WHAT TO PRODUCE :: Exactly as written, please set down all of the entries again, with no pictures.

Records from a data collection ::
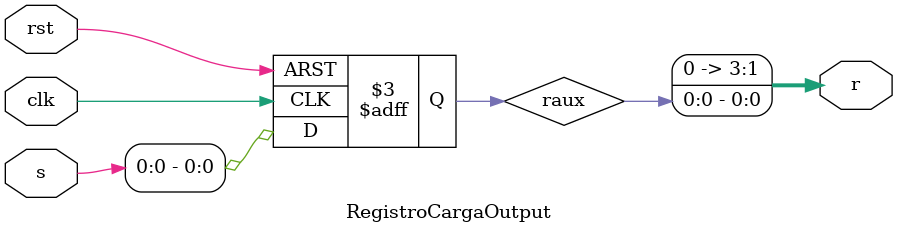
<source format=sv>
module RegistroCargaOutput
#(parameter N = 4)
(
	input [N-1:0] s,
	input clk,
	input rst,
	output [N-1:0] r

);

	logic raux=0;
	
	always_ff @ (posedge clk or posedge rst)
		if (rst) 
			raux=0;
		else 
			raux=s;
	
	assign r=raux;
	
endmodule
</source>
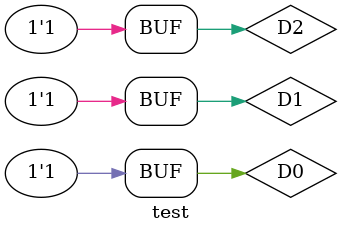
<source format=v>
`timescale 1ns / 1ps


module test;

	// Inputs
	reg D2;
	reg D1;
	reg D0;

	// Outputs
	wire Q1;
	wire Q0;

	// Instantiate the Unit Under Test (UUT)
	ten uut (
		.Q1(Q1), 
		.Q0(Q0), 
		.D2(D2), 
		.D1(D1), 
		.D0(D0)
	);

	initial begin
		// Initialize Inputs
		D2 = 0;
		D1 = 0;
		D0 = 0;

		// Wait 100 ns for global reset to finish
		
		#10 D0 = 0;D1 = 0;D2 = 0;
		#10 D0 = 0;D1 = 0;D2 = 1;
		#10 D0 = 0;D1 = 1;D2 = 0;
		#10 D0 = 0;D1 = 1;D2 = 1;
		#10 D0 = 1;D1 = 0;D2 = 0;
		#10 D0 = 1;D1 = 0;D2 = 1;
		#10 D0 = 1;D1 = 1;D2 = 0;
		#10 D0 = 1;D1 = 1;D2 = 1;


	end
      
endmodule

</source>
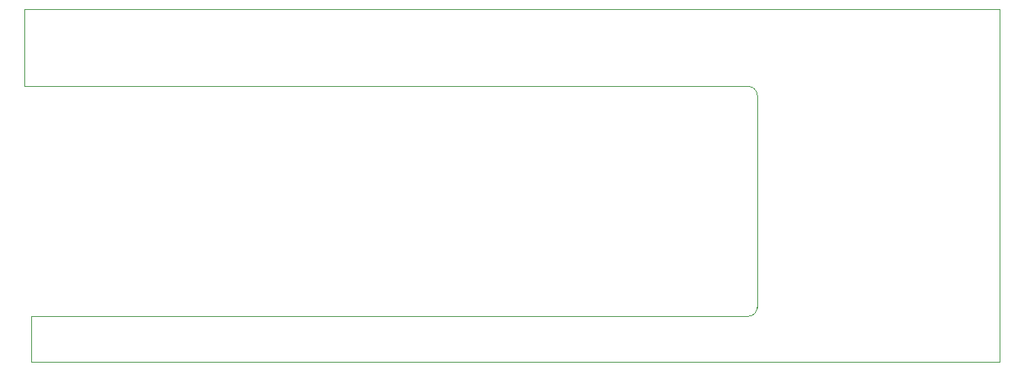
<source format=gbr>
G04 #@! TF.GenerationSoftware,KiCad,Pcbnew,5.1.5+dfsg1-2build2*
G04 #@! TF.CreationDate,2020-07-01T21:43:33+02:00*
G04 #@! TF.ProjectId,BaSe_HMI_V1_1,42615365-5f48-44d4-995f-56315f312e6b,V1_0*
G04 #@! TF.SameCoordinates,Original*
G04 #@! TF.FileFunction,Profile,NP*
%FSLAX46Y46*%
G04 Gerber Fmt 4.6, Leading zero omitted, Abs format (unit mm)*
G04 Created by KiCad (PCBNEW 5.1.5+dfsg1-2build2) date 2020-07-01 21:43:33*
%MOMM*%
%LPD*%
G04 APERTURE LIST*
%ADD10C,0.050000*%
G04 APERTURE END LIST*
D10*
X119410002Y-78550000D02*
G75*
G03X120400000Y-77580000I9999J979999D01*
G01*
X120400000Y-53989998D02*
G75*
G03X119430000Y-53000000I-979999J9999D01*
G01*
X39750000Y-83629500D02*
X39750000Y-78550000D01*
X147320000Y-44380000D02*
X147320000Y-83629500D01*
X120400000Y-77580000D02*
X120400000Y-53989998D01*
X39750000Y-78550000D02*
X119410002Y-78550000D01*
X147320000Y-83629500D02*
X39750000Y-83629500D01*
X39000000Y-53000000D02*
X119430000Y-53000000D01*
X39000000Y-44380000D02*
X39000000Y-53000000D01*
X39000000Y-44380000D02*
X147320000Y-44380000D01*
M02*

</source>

TASK OUTPUT ::
<source format=sv>
module RegistroCargaOutput
#(parameter N = 4)
(
	input [N-1:0] s,
	input clk,
	input rst,
	output [N-1:0] r

);

	logic raux=0;
	
	always_ff @ (posedge clk or posedge rst)
		if (rst) 
			raux=0;
		else 
			raux=s;
	
	assign r=raux;
	
endmodule
</source>
<source format=v>
`timescale 1ns / 1ps


module test;

	// Inputs
	reg D2;
	reg D1;
	reg D0;

	// Outputs
	wire Q1;
	wire Q0;

	// Instantiate the Unit Under Test (UUT)
	ten uut (
		.Q1(Q1), 
		.Q0(Q0), 
		.D2(D2), 
		.D1(D1), 
		.D0(D0)
	);

	initial begin
		// Initialize Inputs
		D2 = 0;
		D1 = 0;
		D0 = 0;

		// Wait 100 ns for global reset to finish
		
		#10 D0 = 0;D1 = 0;D2 = 0;
		#10 D0 = 0;D1 = 0;D2 = 1;
		#10 D0 = 0;D1 = 1;D2 = 0;
		#10 D0 = 0;D1 = 1;D2 = 1;
		#10 D0 = 1;D1 = 0;D2 = 0;
		#10 D0 = 1;D1 = 0;D2 = 1;
		#10 D0 = 1;D1 = 1;D2 = 0;
		#10 D0 = 1;D1 = 1;D2 = 1;


	end
      
endmodule

</source>
<source format=gbr>
G04 #@! TF.GenerationSoftware,KiCad,Pcbnew,5.1.5+dfsg1-2build2*
G04 #@! TF.CreationDate,2020-07-01T21:43:33+02:00*
G04 #@! TF.ProjectId,BaSe_HMI_V1_1,42615365-5f48-44d4-995f-56315f312e6b,V1_0*
G04 #@! TF.SameCoordinates,Original*
G04 #@! TF.FileFunction,Profile,NP*
%FSLAX46Y46*%
G04 Gerber Fmt 4.6, Leading zero omitted, Abs format (unit mm)*
G04 Created by KiCad (PCBNEW 5.1.5+dfsg1-2build2) date 2020-07-01 21:43:33*
%MOMM*%
%LPD*%
G04 APERTURE LIST*
%ADD10C,0.050000*%
G04 APERTURE END LIST*
D10*
X119410002Y-78550000D02*
G75*
G03X120400000Y-77580000I9999J979999D01*
G01*
X120400000Y-53989998D02*
G75*
G03X119430000Y-53000000I-979999J9999D01*
G01*
X39750000Y-83629500D02*
X39750000Y-78550000D01*
X147320000Y-44380000D02*
X147320000Y-83629500D01*
X120400000Y-77580000D02*
X120400000Y-53989998D01*
X39750000Y-78550000D02*
X119410002Y-78550000D01*
X147320000Y-83629500D02*
X39750000Y-83629500D01*
X39000000Y-53000000D02*
X119430000Y-53000000D01*
X39000000Y-44380000D02*
X39000000Y-53000000D01*
X39000000Y-44380000D02*
X147320000Y-44380000D01*
M02*

</source>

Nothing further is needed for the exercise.